WORK TO COMPLETE -
• 1. In the passage on C++ name lookup, where is the point of instantiation for g<X>?
• 2. Copy out the part of the passage on C++ name lookup that opens with the words containing "When you have f(t), because" and closes with "while instantiating g<X>.".
[TEXT PASSAGE — start]
CodePudding user response:
When you have N::f(t), the compiler will only find functions that are members of the namespace N and that have been declared prior to the point of use, so it won't find the overload that takes X.
When you have f(t), because the function call is unqualified, argument-dependent lookup occurs, and as a special rule, argument-dependent lookup of a dependent name within a template will also find functions in the associated namespaces that were declared before the point of instantiation (even if they were declared after the point of use). When T is the type X, which was declared in the global scope, the global namespace is an associated namespace, which means that argument-dependent lookup can find functions in the global namespace that were declared either before or after the point of use, as long as they were declared before the point of instantiation. The point of instantiation for g<X> is actually at the end of main (because the call to g<X> occurs inside main), which means that all three overloads of f can be found by argument-dependent lookup while instantiating g<X>.
This special lookup rule for argument-dependent lookup is necessary for template libraries to function. Consider for example std::sort, which is defined inside <algorithm> somewhere and (typically) included into your program near the beginning. You might need to sort an array of a user-defined type X, which has an overloaded operator<. Typically, the declaration of X and its operator< will be after the #include <algorithm> directive and therefore after the definition of std::sort. However, we still expect that when std::sort is called to sort Xs, it will be able to use the operator< for X even though the latter was declared after the former's definition.
[TEXT PASSAGE — finish]
[EXCERPTED RECORDS — start]
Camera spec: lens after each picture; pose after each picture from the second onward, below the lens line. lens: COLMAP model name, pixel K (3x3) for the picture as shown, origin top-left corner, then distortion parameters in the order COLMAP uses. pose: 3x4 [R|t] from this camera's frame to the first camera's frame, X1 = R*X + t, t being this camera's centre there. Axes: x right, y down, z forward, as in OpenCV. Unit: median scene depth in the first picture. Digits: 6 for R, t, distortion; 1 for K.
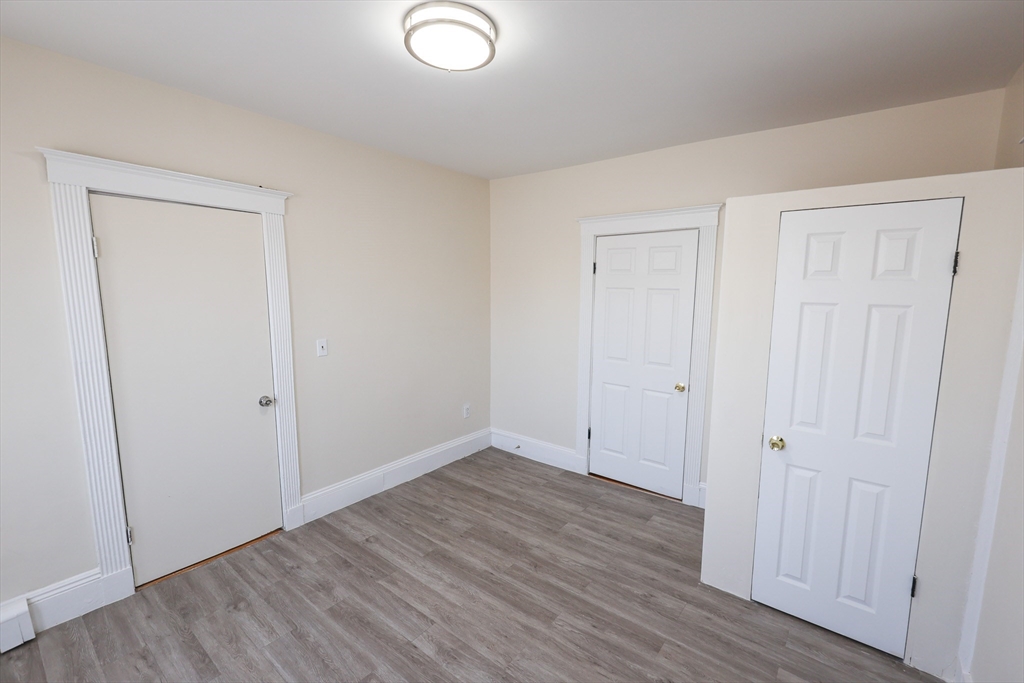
[EXCERPTED RECORDS — finish]
[EXCERPTED RECORDS — start]
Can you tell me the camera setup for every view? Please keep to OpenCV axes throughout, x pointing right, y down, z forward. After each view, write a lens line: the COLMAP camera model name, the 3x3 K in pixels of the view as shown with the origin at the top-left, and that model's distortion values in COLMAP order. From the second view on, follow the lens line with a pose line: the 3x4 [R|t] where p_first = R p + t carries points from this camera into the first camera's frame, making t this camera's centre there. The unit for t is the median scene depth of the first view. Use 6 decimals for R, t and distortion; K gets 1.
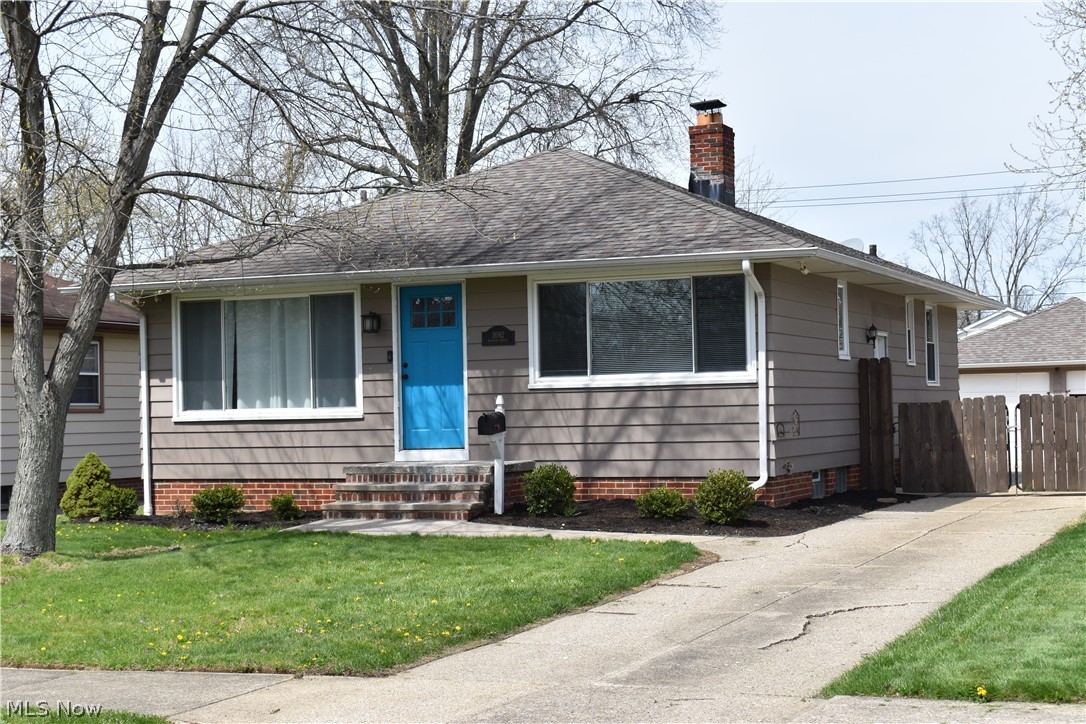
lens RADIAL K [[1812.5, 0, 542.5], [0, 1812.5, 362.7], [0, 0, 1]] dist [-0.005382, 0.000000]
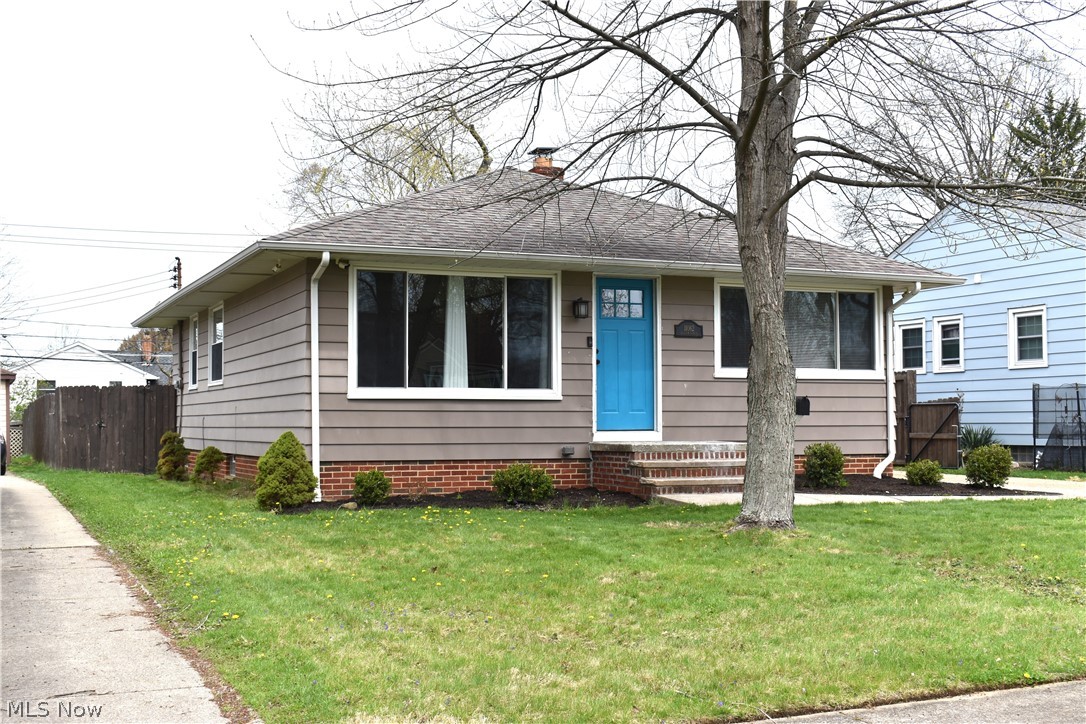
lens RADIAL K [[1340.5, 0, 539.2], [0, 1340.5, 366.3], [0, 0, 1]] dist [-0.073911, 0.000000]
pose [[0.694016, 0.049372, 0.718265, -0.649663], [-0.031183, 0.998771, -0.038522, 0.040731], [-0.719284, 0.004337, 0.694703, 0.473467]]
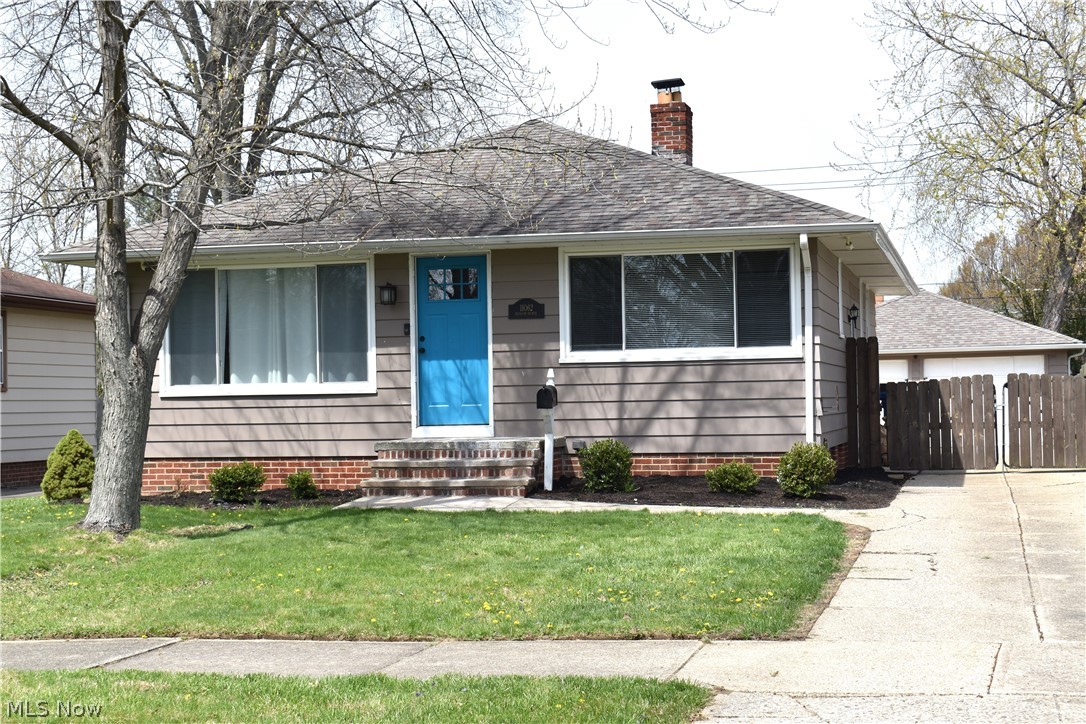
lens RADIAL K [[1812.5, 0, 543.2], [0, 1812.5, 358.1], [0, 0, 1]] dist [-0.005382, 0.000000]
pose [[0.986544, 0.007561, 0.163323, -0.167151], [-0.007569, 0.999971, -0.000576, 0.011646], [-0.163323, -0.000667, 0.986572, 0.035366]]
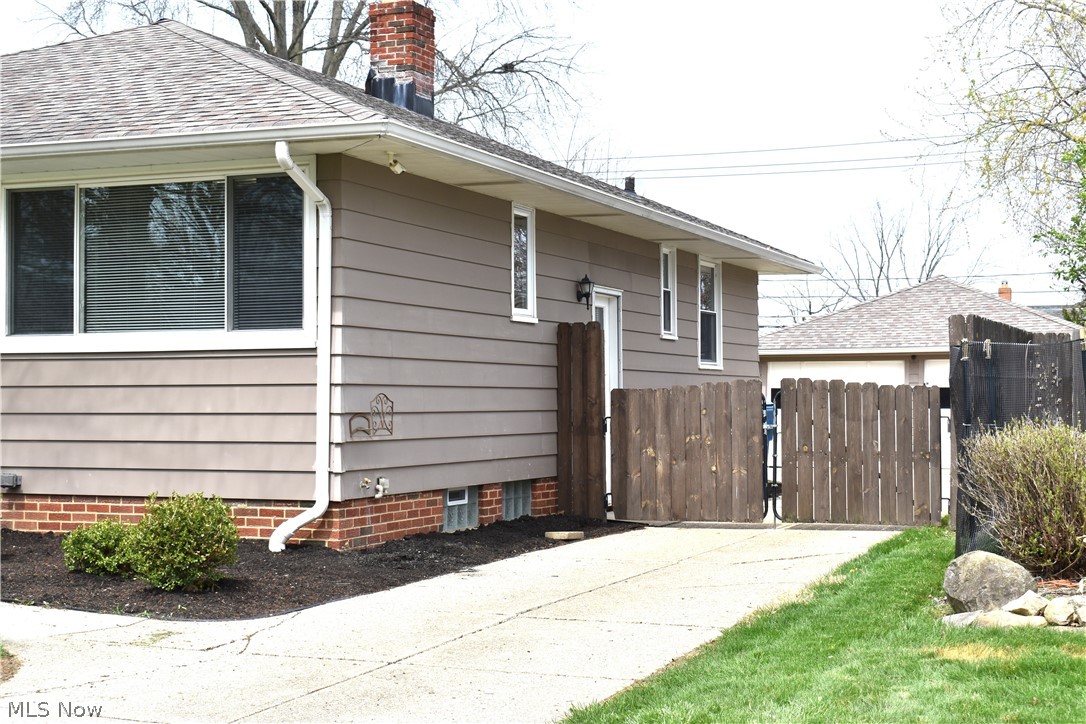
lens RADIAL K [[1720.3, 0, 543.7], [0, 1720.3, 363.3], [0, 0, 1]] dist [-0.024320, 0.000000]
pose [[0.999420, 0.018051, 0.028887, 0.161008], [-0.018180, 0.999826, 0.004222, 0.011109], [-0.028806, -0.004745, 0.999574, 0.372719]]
[EXCERPTED RECORDS — finish]
ANSWERS GIVEN -
• 1. At the end of main, because the call to g<X> occurs inside main.

• 2.
When you have f(t), because the function call is unqualified, argument-dependent lookup occurs, and as a special rule, argument-dependent lookup of a dependent name within a template will also find functions in the associated namespaces that were declared before the point of instantiation (even if they were declared after the point of use). When T is the type X, which was declared in the global scope, the global namespace is an associated namespace, which means that argument-dependent lookup can find functions in the global namespace that were declared either before or after the point of use, as long as they were declared before the point of instantiation. The point of instantiation for g<X> is actually at the end of main (because the call to g<X> occurs inside main), which means that all three overloads of f can be found by argument-dependent lookup while instantiating g<X>.